Decide whether each statement agrees with the passage below on church courts and bishops' deputies. For each, answer yes or no and quote the exact words of the passage that decide it.
1. The passage blames the corruption of the courts on the Bishops.
2. The deputies claim that restraining clauses in their patents are void under common law.
3. The passage proposes that an appeal to Common Law should be allowed from the judgment of the Bishop with the Chapter and Rural Deans.

> _Supplied passage_:
== == ==

It might be observed that the corruption of those Courts is not owing to the Bishops. Some of these have endeavoured to reform them, but in vain, they have put limiting clauses into the patents, and they have granted to Vicars general, Chancellors and Commissiaries, but still to no purpose, even with regard to the granting of licenses to preach, which being, by the Rubrick of the Common Prayer book established by Act of Parliament, reserved expressly to Bps. they naturally thought they might very well restrain their deputies from granting them. But these deputies, distinguished by the several titles before mentioned, pretend that a Bp. having constituted them Vicars general, Chancellors or Commissiaries by patent, they are in virtue thereof actually invested with all the power usually annexed to such office, and that all restraining clauses are null by common Law: and so they continue to exercise a power in those cases wherein by the express terms of the patent they are debarred the exercise thereof. Our Common Law is in truth but too favourable to such iniquities, and it is highly reasonable that an Act should pass to restrain the power of these officers to the terms of their patent; or perhaps it may not be amiss to provide that such offices should be held only for the life or incumbency of the person that grants them; or if allowed to be granted to persons quamdice bene se gesserint, certain cases may be specified wherein these officers shall be removable by the judgment of the Bp. in conjunction with the Chapter and Rural Deans of the Diocese, from whose sentence there should lye no appeal to Common Law.

== == ==

> _Data supplied_:
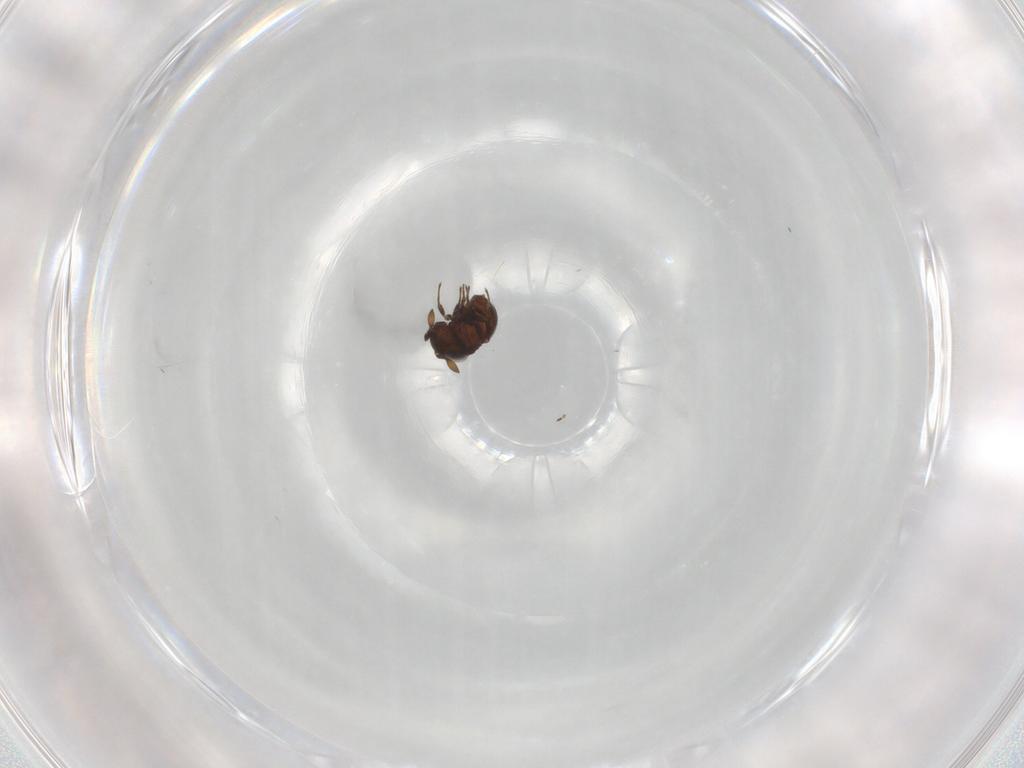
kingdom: Animalia
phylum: Arthropoda
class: Insecta
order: Hymenoptera
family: Scelionidae
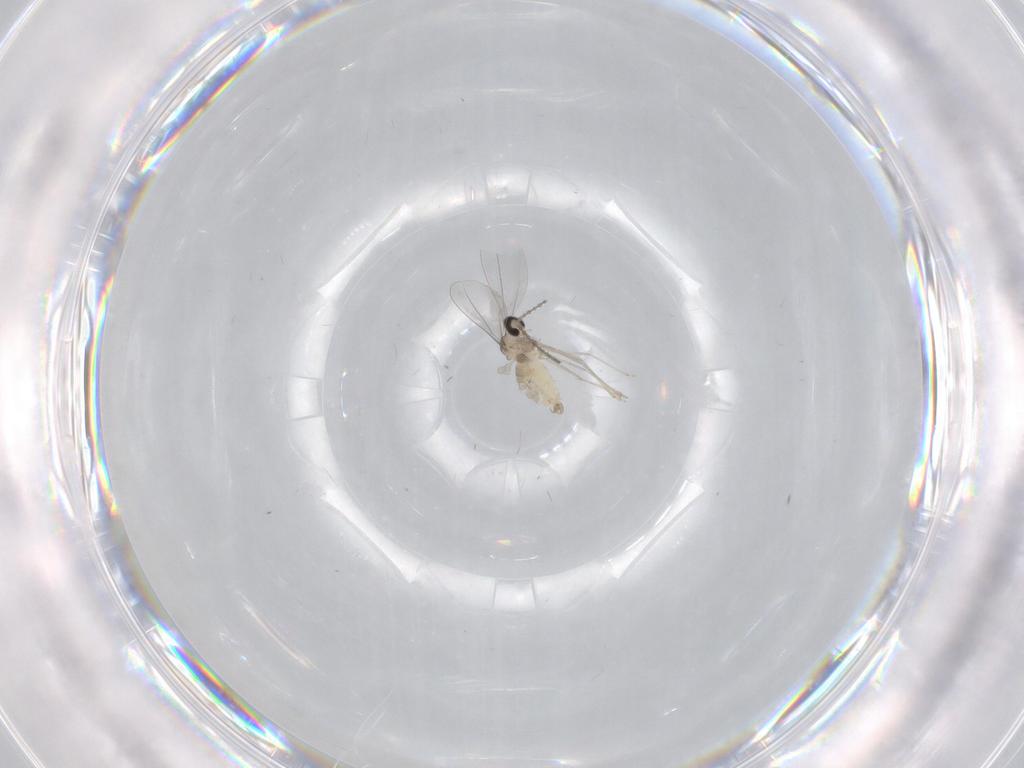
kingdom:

== == ==

> _Output for this exercise_:
1. No: "the corruption of those Courts is not owing to the Bishops."
2. Yes: "all restraining clauses are null by common Law"
3. No: "from whose sentence there should lye no appeal to Common Law."